Nutrition, Exercise and Self Expression
Healthy eating teaches about nutrition, weight control and budgeting. These are delivered as a community kitchen model and are part of children and youth initiatives. Healthy Steps is geared towards staff and the community members who join together towards healthy breathing, getting your heart pumping and enjoying the beauty of the outdoor weather. Self-expression through art, is encouraged through a holistic (physical, emotional, mental, spiritual) approach to healthy living, which includes nutritional information.
Toronto Public Health Smoking Cessation Department has partnered with Council Fire in counseling and the dispensing of nicotine replacement products to help people quit cigarettes. These (gum and patches) are free of charge.

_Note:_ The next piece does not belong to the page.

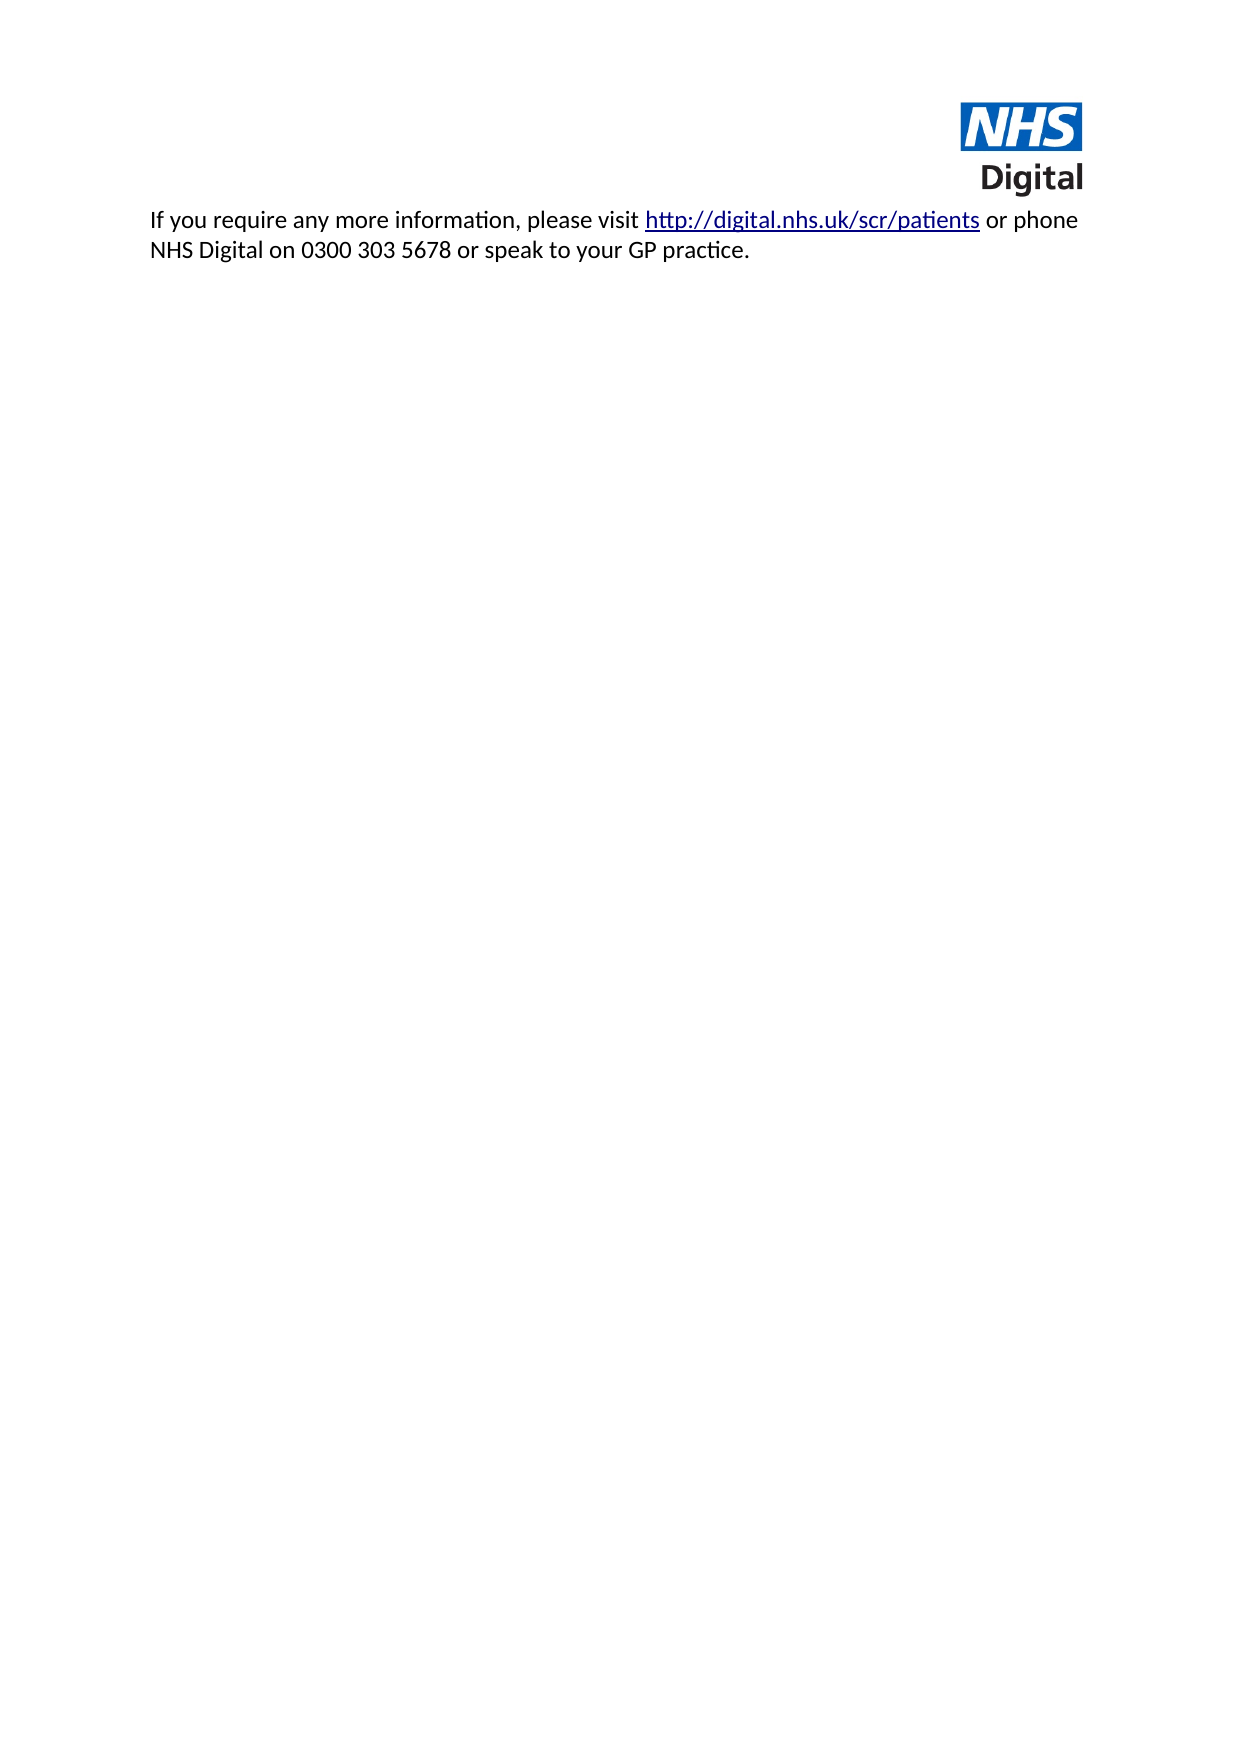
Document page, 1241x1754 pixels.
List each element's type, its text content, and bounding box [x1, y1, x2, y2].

text If you require any more information, please visit http://digital.nhs.uk/scr/patients or phone NHS Digital on 0300 303 5678 or speak to your GP practice. [150, 204, 1090, 265]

The Youth Leadership program consists of discussing current topics of interest with youth and cooking a snack with them. The program is designed to develop communication and team skills, healthy living, and cultural knowledge of traditional foods and medicines.
Life Long Care Program
LLCP is a program designed to respond to the lifelong care needs of older Aboriginal people who may have limited mobility related to a persistent medical condition or physical disability. Outreach community support services includes: transportation, friendly visiting, congregate dining, food delivery, security reassurance and life skills outreach in the community.
Kizhaay Anishinaabe Niin
Kizhaay Anishinaabe Niin is an Ojibway phrase that translates to “I Am a Kind Man. (KAN) is an initiative created to provide an opportunity for communities and organizations to engage Aboriginal men and youth in understanding violence against Aboriginal women and support them in ending the violence. KAN supports healthy relationships and Aboriginal identities through one-to-one or group-based services, participant-based and public awareness activities, networking and partnership building.
Our programs and services include:
One-to-One Peer Counselling
Individual Advocacy Support
Justice-Related Individual Supports
Individual and Family Support
Individual Traditional Teachings
Referrals to Other Friendship Centres
Networking and Partnership Building
Public Awareness (Broader Community Engagement) Activities
Naandwidizwin – Wechihitita (Healing Ourselves – Helping Each Other)

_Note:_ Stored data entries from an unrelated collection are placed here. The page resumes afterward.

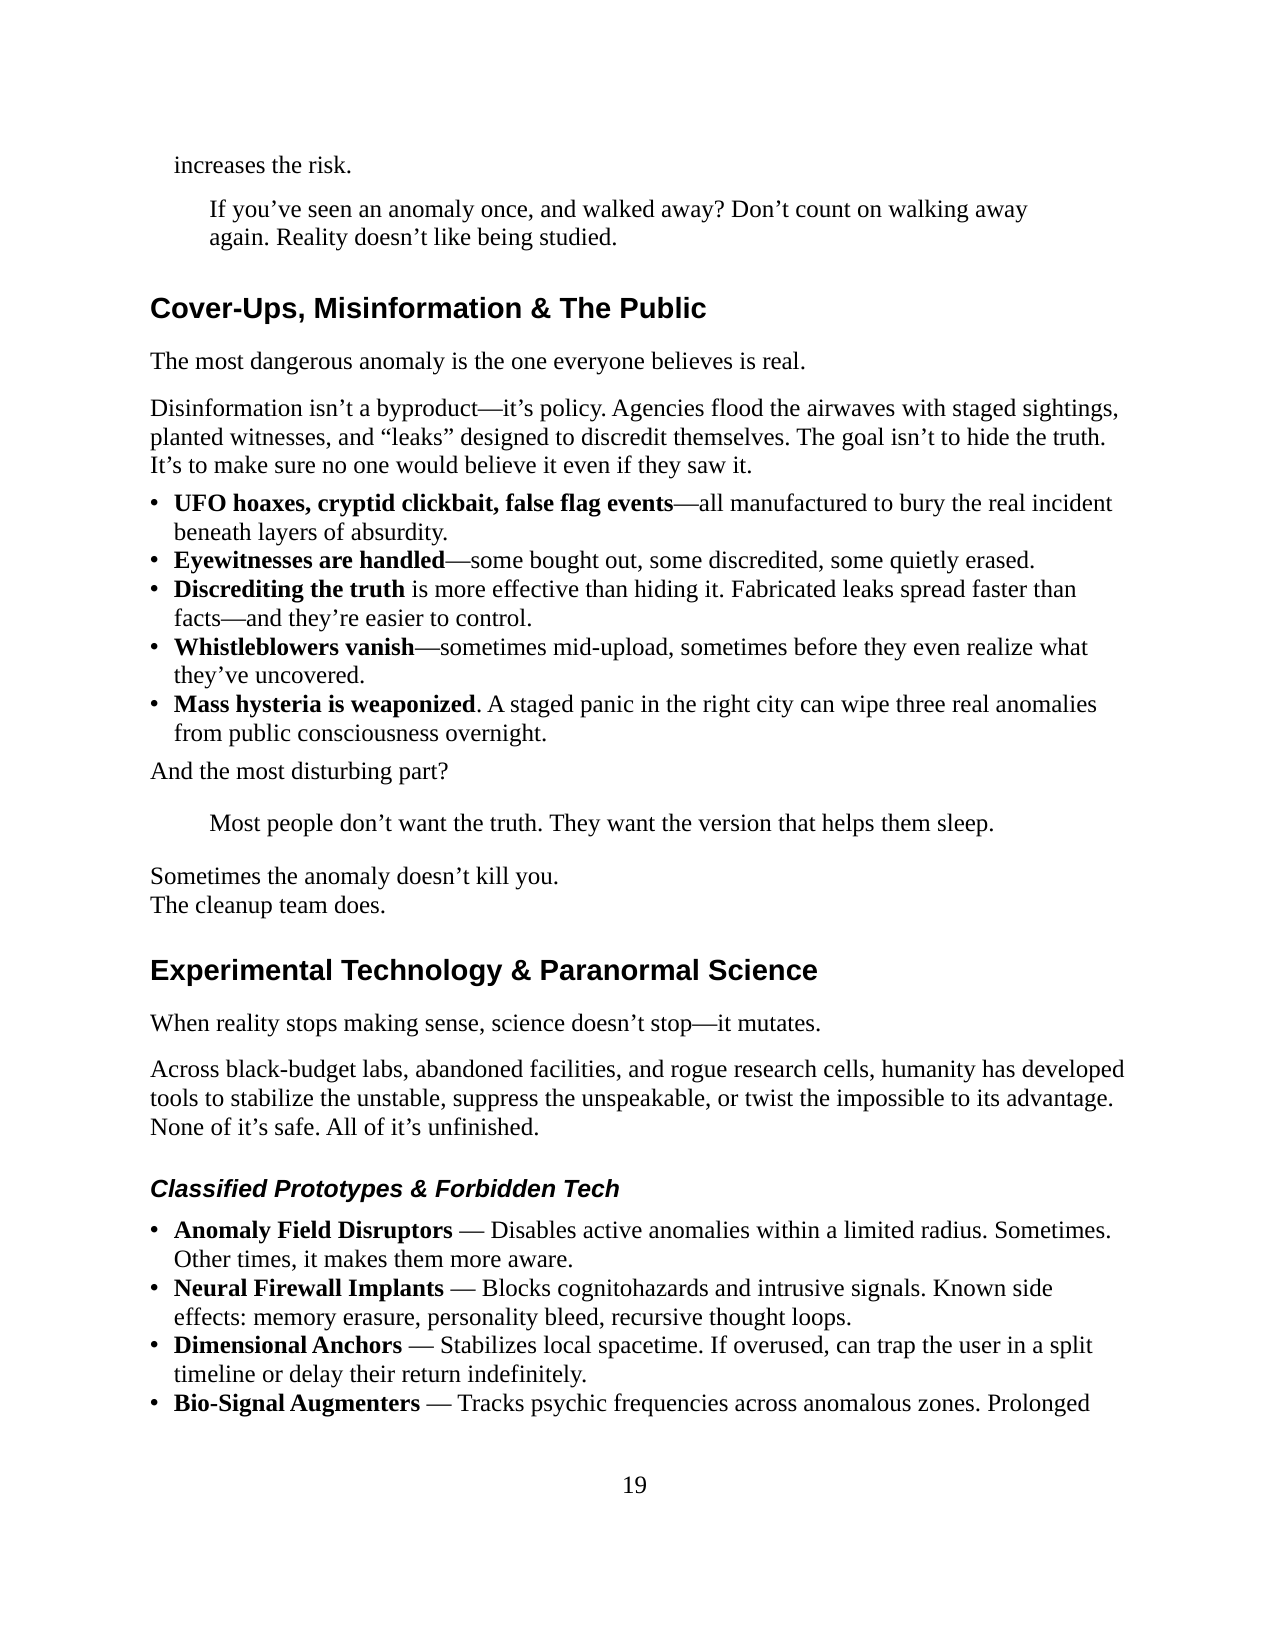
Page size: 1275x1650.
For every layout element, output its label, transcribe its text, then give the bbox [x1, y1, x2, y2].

list increases the risk. [150, 150, 1125, 179]
list Anomaly Field Disruptors — Disables active anomalies within a limited radius. Sometimes. Other times, it makes them more aware. [150, 1216, 1125, 1273]
text Across black-budget labs, abandoned facilities, and rogue research cells, humanity has developed tools to stabilize the unstable, suppress the unspeakable, or twist the impossible to its advantage. None of it’s safe. All of it’s unfinished. [150, 1054, 1125, 1141]
list Eyewitnesses are handled—some bought out, some discredited, some quietly erased. [150, 546, 1125, 574]
text Sometimes the anomaly doesn’t kill you. The cleanup team does. [150, 861, 1125, 919]
text And the most disturbing part? [150, 756, 1125, 784]
text Disinformation isn’t a byproduct—it’s policy. Agencies flood the airwaves with staged sightings, planted witnesses, and “leaks” designed to discredit themselves. The goal isn’t to hide the truth. It’s to make sure no one would believe it even if they saw it. [150, 393, 1125, 479]
list Mass hysteria is weaponized. A staged panic in the right city can wipe three real anomalies from public consciousness overnight. [150, 689, 1125, 747]
text If you’ve seen an anomaly once, and walked away? Don’t count on walking away again. Reality doesn’t like being studied. [209, 194, 1066, 251]
list Whistleblowers vanish—sometimes mid-upload, sometimes before they even realize what they’ve uncovered. [150, 632, 1125, 689]
text The most dangerous anomaly is the one everyone believes is real. [150, 346, 1125, 375]
list Dimensional Anchors — Stabilizes local spacetime. If overused, can trap the user in a split timeline or delay their return indefinitely. [150, 1331, 1125, 1388]
list Bio-Signal Augmenters — Tracks psychic frequencies across anomalous zones. Prolonged [150, 1388, 1125, 1417]
subtitle Classified Prototypes & Forbidden Tech [150, 1174, 1125, 1203]
list Discrediting the truth is more effective than hiding it. Fabricated leaks spread faster than facts—and they’re easier to control. [150, 574, 1125, 632]
text Most people don’t want the truth. They want the version that helps them sleep. [209, 808, 1066, 837]
list Neural Firewall Implants — Blocks cognitohazards and intrusive signals. Known side effects: memory erasure, personality bleed, recursive thought loops. [150, 1273, 1125, 1331]
text When reality stops making sense, science doesn’t stop—it mutates. [150, 1008, 1125, 1036]
subtitle Cover-Ups, Misinformation & The Public [150, 291, 1125, 325]
subtitle Experimental Technology & Paranormal Science [150, 953, 1125, 986]
list UFO hoaxes, cryptid clickbait, false flag events—all manufactured to bury the real incident beneath layers of absurdity. [150, 488, 1125, 546]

This project facilitates the immediate, ongoing and long-term healing process for Residential School Survivors and their families residing in Toronto.

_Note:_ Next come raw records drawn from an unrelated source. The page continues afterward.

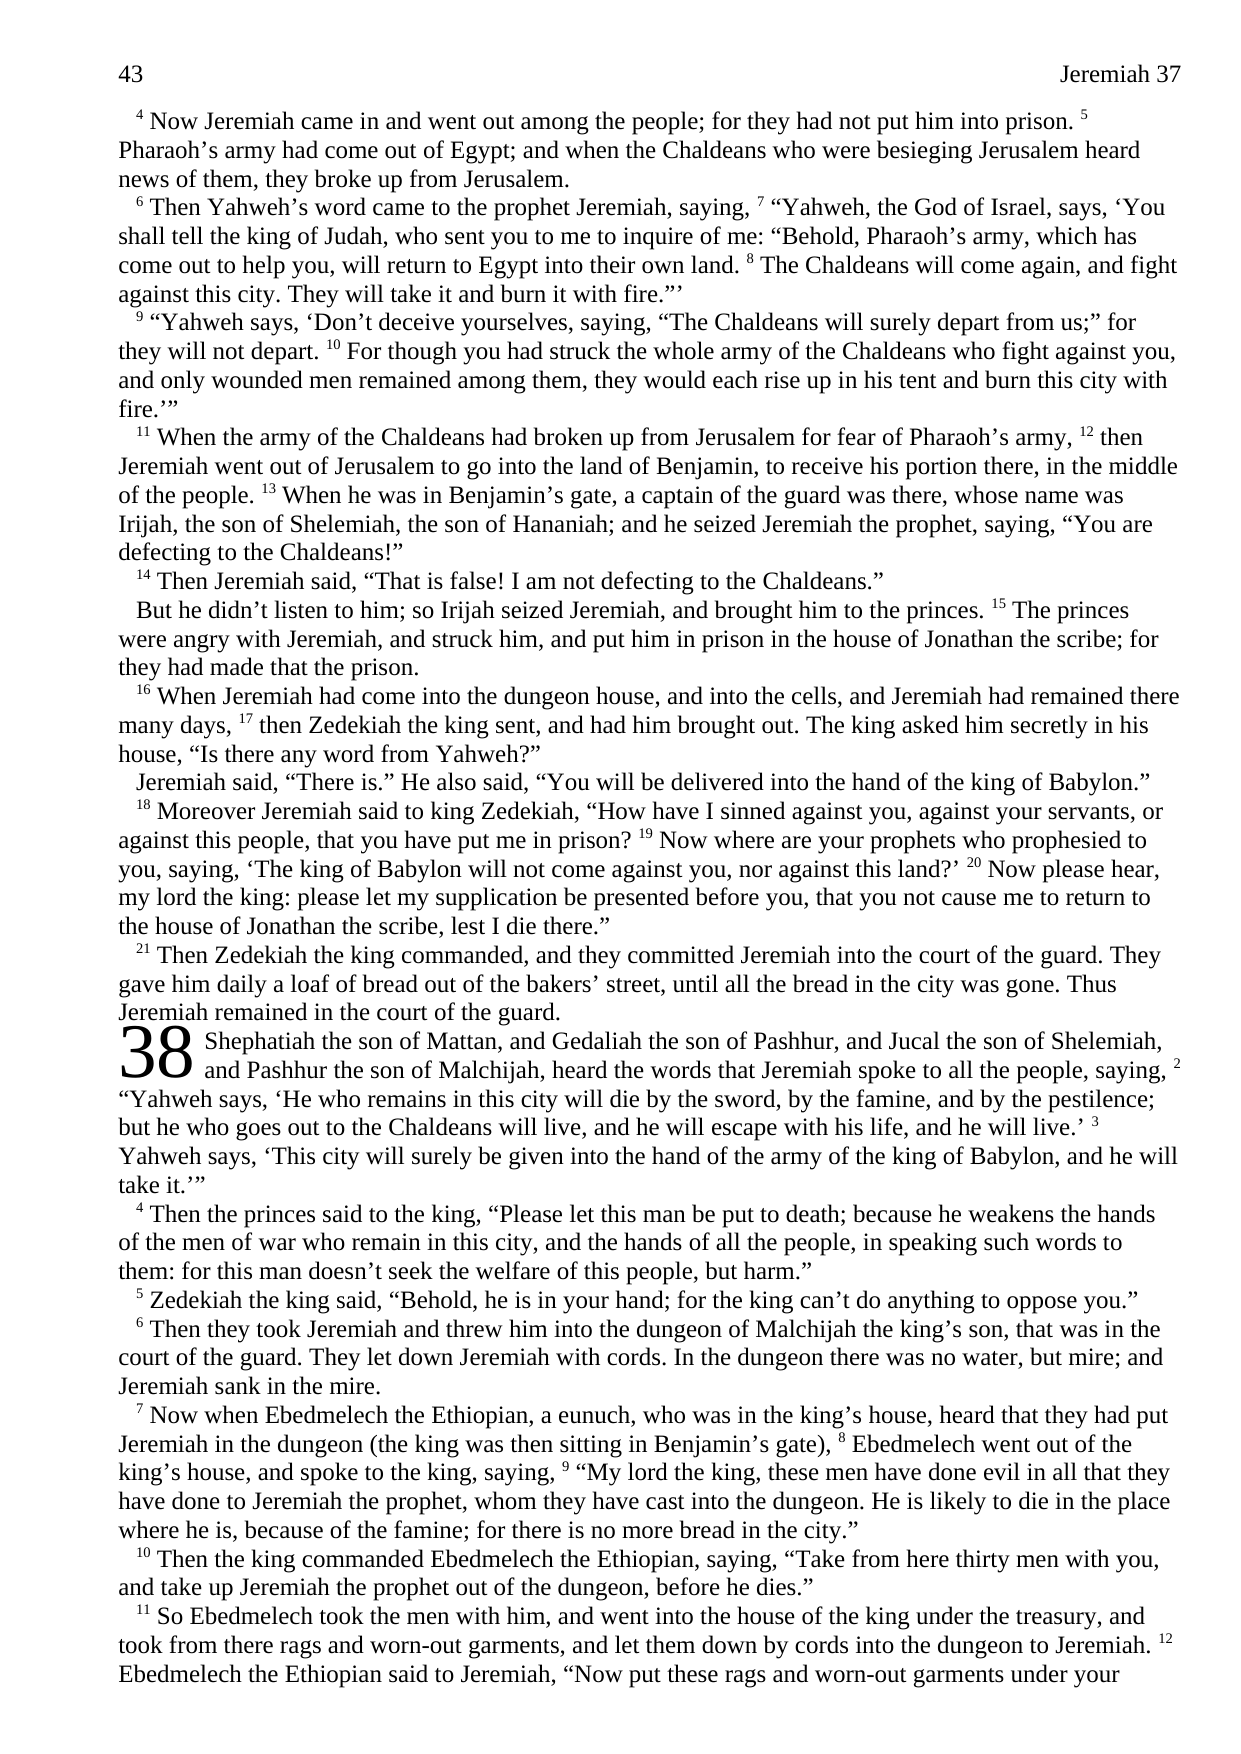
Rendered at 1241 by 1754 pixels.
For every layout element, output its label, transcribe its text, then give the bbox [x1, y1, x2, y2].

text But he didn’t listen to him; so Irijah seized Jeremiah, and brought him to the princes. 15 The princes were angry with Jeremiah, and struck him, and put him in prison in the house of Jonathan the scribe; for they had made that the prison. [118, 595, 1181, 681]
text 11 So Ebedmelech took the men with him, and went into the house of the king under the treasury, and took from there rags and worn-out garments, and let them down by cords into the dungeon to Jeremiah. 12 Ebedmelech the Ethiopian said to Jeremiah, “Now put these rags and worn-out garments under your [118, 1601, 1181, 1687]
text Jeremiah said, “There is.” He also said, “You will be delivered into the hand of the king of Babylon.” [118, 767, 1181, 796]
text 14 Then Jeremiah said, “That is false! I am not defecting to the Chaldeans.” [118, 566, 1181, 595]
text 4 Then the princes said to the king, “Please let this man be put to death; because he weakens the hands of the men of war who remain in this city, and the hands of all the people, in speaking such words to them: for this man doesn’t seek the welfare of this people, but harm.” [118, 1199, 1181, 1285]
text 16 When Jeremiah had come into the dungeon house, and into the cells, and Jeremiah had remained there many days, 17 then Zedekiah the king sent, and had him brought out. The king asked him secretly in his house, “Is there any word from Yahweh?” [118, 681, 1181, 767]
text 4 Now Jeremiah came in and went out among the people; for they had not put him into prison. 5 Pharaoh’s army had come out of Egypt; and when the Chaldeans who were besieging Jerusalem heard news of them, they broke up from Jerusalem. [118, 106, 1181, 192]
text 38Shephatiah the son of Mattan, and Gedaliah the son of Pashhur, and Jucal the son of Shelemiah, and Pashhur the son of Malchijah, heard the words that Jeremiah spoke to all the people, saying, 2 “Yahweh says, ‘He who remains in this city will die by the sword, by the famine, and by the pestilence; but he who goes out to the Chaldeans will live, and he will escape with his life, and he will live.’ 3 Yahweh says, ‘This city will surely be given into the hand of the army of the king of Babylon, and he will take it.’” [118, 1026, 1181, 1199]
text 6 Then they took Jeremiah and threw him into the dungeon of Malchijah the king’s son, that was in the court of the guard. They let down Jeremiah with cords. In the dungeon there was no water, but mire; and Jeremiah sank in the mire. [118, 1314, 1181, 1400]
text 7 Now when Ebedmelech the Ethiopian, a eunuch, who was in the king’s house, heard that they had put Jeremiah in the dungeon (the king was then sitting in Benjamin’s gate), 8 Ebedmelech went out of the king’s house, and spoke to the king, saying, 9 “My lord the king, these men have done evil in all that they have done to Jeremiah the prophet, whom they have cast into the dungeon. He is likely to die in the place where he is, because of the famine; for there is no more bread in the city.” [118, 1400, 1181, 1544]
text 11 When the army of the Chaldeans had broken up from Jerusalem for fear of Pharaoh’s army, 12 then Jeremiah went out of Jerusalem to go into the land of Benjamin, to receive his portion there, in the middle of the people. 13 When he was in Benjamin’s gate, a captain of the guard was there, whose name was Irijah, the son of Shelemiah, the son of Hananiah; and he seized Jeremiah the prophet, saying, “You are defecting to the Chaldeans!” [118, 422, 1181, 566]
text 6 Then Yahweh’s word came to the prophet Jeremiah, saying, 7 “Yahweh, the God of Israel, says, ‘You shall tell the king of Judah, who sent you to me to inquire of me: “Behold, Pharaoh’s army, which has come out to help you, will return to Egypt into their own land. 8 The Chaldeans will come again, and fight against this city. They will take it and burn it with fire.”’ [118, 192, 1181, 307]
text 9 “Yahweh says, ‘Don’t deceive yourselves, saying, “The Chaldeans will surely depart from us;” for they will not depart. 10 For though you had struck the whole army of the Chaldeans who fight against you, and only wounded men remained among them, they would each rise up in his tent and burn this city with fire.’” [118, 307, 1181, 422]
text 18 Moreover Jeremiah said to king Zedekiah, “How have I sinned against you, against your servants, or against this people, that you have put me in prison? 19 Now where are your prophets who prophesied to you, saying, ‘The king of Babylon will not come against you, nor against this land?’ 20 Now please hear, my lord the king: please let my supplication be presented before you, that you not cause me to return to the house of Jonathan the scribe, lest I die there.” [118, 796, 1181, 940]
text 21 Then Zedekiah the king commanded, and they committed Jeremiah into the court of the guard. They gave him daily a loaf of bread out of the bakers’ street, until all the bread in the city was gone. Thus Jeremiah remained in the court of the guard. [118, 940, 1181, 1026]
text 10 Then the king commanded Ebedmelech the Ethiopian, saying, “Take from here thirty men with you, and take up Jeremiah the prophet out of the dungeon, before he dies.” [118, 1544, 1181, 1601]
text 5 Zedekiah the king said, “Behold, he is in your hand; for the king can’t do anything to oppose you.” [118, 1285, 1181, 1314]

Services include but are not limited to: one-on-one counseling; preparation and follow up support for claim hearings; emotional support at Indian Residential School Survivor (IRSS) circles; workshops to raise awareness & healing modalities dealing with the impact of residential schools; community workshops on grief and loss, parenting, cultural awareness.
Weekly Programming may include the following:
Motivational Mondays: We explore the city on local outings to engage in physical activity.
Healing Circle: On Tuesday afternoons the Peer Support Team provides a lunch followed by a three-hour private co-ed healing circle for Indian Residential School Survivors and intergenerational survivors is held. Traditional healing circle and eagle feather protocols are followed and shared with newcomers.
Traditional Arts and Craft Circle: The craft circle is held on Wednesday and Thursday and consists of projects the clients can do on a continual basis. There are sewing machines available for clients to make traditional skirts, pouches and shawls.
Tea Time: The craft circle has an added component on Thursday afternoons. Tea time begins with the protocol of smudge and the eagle feather going around while others continue crafting.